▶ _TRY IT_
Wherever a picture appears, leave it out; set down everything else in the records exactly.

▶ _PROVIDED DATA_
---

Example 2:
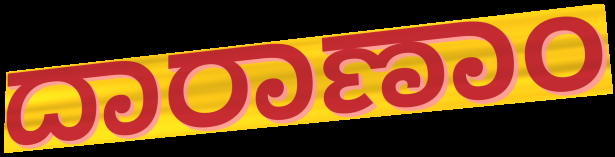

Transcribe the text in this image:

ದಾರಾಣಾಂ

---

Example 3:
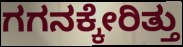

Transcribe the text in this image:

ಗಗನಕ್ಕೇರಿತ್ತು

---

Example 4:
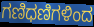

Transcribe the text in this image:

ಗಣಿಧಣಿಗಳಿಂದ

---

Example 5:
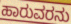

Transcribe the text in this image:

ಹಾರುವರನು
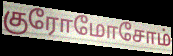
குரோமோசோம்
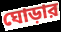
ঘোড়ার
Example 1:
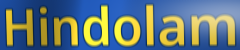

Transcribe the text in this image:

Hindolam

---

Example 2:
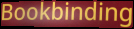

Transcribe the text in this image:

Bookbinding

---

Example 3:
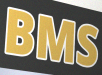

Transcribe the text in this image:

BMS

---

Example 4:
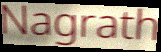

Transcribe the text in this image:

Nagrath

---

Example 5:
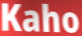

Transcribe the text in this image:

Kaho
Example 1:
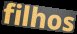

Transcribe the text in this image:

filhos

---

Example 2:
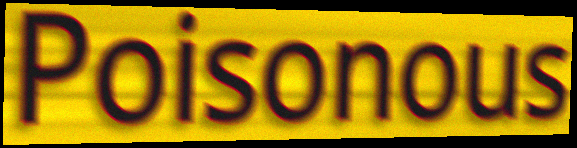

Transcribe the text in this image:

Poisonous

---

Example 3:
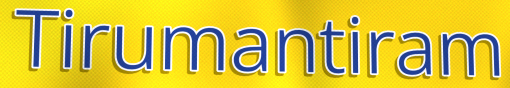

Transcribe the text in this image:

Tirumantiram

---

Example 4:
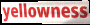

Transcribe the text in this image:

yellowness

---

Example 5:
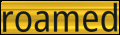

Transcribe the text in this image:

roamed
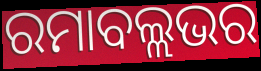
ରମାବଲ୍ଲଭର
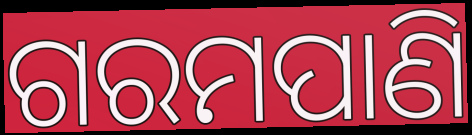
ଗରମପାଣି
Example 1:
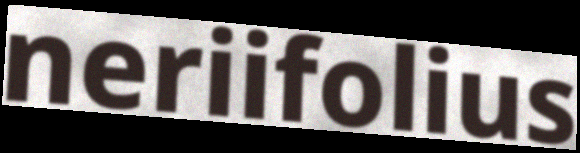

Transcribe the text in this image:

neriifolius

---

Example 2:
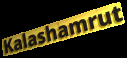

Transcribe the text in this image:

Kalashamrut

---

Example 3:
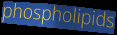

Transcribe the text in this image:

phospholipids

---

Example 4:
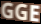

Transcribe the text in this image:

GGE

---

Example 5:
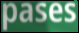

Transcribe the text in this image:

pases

▶ _SOLUTION BELOW_
---

Example 2:

Transcribe the text in this image:

ದಾರಾಣಾಂ

---

Example 3:

Transcribe the text in this image:

ಗಗನಕ್ಕೇರಿತ್ತು

---

Example 4:

Transcribe the text in this image:

ಗಣಿಧಣಿಗಳಿಂದ

---

Example 5:

Transcribe the text in this image:

ಹಾರುವರನು
குரோமோசோம்
ঘোড়ার
Example 1:

Transcribe the text in this image:

Hindolam

---

Example 2:

Transcribe the text in this image:

Bookbinding

---

Example 3:

Transcribe the text in this image:

BMS

---

Example 4:

Transcribe the text in this image:

Nagrath

---

Example 5:

Transcribe the text in this image:

Kaho
Example 1:

Transcribe the text in this image:

filhos

---

Example 2:

Transcribe the text in this image:

Poisonous

---

Example 3:

Transcribe the text in this image:

Tirumantiram

---

Example 4:

Transcribe the text in this image:

yellowness

---

Example 5:

Transcribe the text in this image:

roamed
ରମାବଲ୍ଲଭର
ଗରମପାଣି
Example 1:

Transcribe the text in this image:

neriifolius

---

Example 2:

Transcribe the text in this image:

Kalashamrut

---

Example 3:

Transcribe the text in this image:

phospholipids

---

Example 4:

Transcribe the text in this image:

GGE

---

Example 5:

Transcribe the text in this image:

pases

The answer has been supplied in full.